C’est ce que nous vivons aujourd’hui en Amérique latine et dans une grande partie du monde, ce n’est pas un phénomène isolé. Cela fait partie d’une guerre médiatique transnationale. Une réédition de toutes les persécutions déguisées dans laquelle on organise une architecture d’intervention sémiotique destinée à détruire les processus de conscience et d’organisation du peuple. Toute lutte pour une éthique dans la communication à partir des peuples est attaquée matériellement et symboliquement. Et toute voix éthique qui affronte le capitalisme médiatique sera qualifiée « d’ennemi public. » Est-ce que c’est autre chose que de la persécution, quand on gèle la voix de ses acteurs, on ferme toute communication, quand le châtiment de l’indifférence se développe, quand on ferme les médias communautaires, les espaces de recherche universitaire, quand on criminalise les journalistes du peuple ou quand on diabolise les dirigeants qui parlent le langage des peuples?

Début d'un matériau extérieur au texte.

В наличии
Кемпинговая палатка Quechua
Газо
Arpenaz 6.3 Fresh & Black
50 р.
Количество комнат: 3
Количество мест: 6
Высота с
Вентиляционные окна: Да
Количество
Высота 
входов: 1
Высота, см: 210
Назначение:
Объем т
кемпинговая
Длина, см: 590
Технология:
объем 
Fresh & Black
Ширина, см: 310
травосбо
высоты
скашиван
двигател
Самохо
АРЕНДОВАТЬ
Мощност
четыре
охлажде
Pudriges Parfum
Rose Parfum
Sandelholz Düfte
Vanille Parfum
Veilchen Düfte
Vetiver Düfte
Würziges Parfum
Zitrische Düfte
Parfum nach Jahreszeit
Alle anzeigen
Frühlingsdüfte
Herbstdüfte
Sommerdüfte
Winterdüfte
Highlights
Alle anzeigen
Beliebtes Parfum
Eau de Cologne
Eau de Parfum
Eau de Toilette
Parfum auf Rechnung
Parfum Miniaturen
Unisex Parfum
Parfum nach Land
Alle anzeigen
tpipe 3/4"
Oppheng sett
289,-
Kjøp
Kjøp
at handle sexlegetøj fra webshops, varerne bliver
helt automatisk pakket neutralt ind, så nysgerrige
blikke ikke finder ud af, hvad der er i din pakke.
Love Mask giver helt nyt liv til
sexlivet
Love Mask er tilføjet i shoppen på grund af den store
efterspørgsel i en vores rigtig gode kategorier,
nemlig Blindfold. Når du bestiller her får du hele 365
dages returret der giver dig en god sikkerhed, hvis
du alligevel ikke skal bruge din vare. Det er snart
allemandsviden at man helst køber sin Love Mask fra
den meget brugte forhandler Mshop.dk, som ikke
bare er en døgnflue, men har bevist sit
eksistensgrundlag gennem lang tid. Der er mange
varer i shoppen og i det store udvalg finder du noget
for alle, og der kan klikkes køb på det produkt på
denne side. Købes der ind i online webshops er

A partir de notre philosophie de la sémiotique, nous comprenons que l’éthique véritable naît de la conscience historique de classe. Il n’y pas d’éthique en dehors des relations sociales. Il n’y a pas de communication sans contradiction. C’est pourquoi l’éthique dans la communication doit assumer son caractère militant, combattant. elle n’est pas neutre: elle est du côté des opprimés. La persécution des défenseurs de l’éthique n’est pas accidentelle: c’est une phase du processus capitaliste de contrôle de la subjectivité. Mais c’est aussi un symptôme de sa crise. Quand le système a besoin de plus mentir, de plus persécuter, de plus déformer…c’est que la vérité l’accule.
Il ne suffit pas de dénoncer la persécution. Il faut organiser une contre-offensive à l’échelle du continent. Certaines tâches sont urgentes: renforcer les médias du peuple avec une autonomie organisationnelle et la capacité de formation politique. Former des communicants éthiques qui qui comprennent le rôle historique de la communication en tant que forme de lutte. Développer des pédagogies contre-hégémoniques qui apprennent à lire les médias et leurs dispositifs de façon critique. Promouvoir des lois anti-monopoles qui démocratisent l’accès aux fréquences, aux plateformes et aux ressources. Créer des réseaux internationaux de défense des journalistes, des médias et des communicants populaires persécutés. Militer dans l’éthique en tant qu’action collective, pas en tant que morale individualiste.
La communication ne peut pas continuer à être une marchandise. L’éthique ne peut pas continuer à être un ornement d’érudits ou de soutanes. Ou nous reconstruisons le tissu sémiotique de nos luttes ou le capital continuera à fabriquer des réalités conformes à ses besoins. Défendre l’éthique dans la communication est, aujourd’hui plus que jamais, un acte révolutionnaire. C’est brandir la dignité des peuples face à l’invasion de sens préfabriqués. C’est se réapproprier le langage, la mémoire, les symboles. C’est assumer le fait que la vérité est collective et que le droit de dire ne peut être monopolisé par les corporations du discours. La persécution de ceux qui soutiennent cette éthique -des radios communautaires aux philosophes marginalisés, des jeunes tiktokers à la conscience critique aux enseignants qui apprennent à lire le monde- est la preuve que quelque chose bouge. que le monstre tremble. Nous avons besoin d’une éthique qui ne s’agenouille pas. Une éthique militante. Une éthique organisée. Une éthique combattante.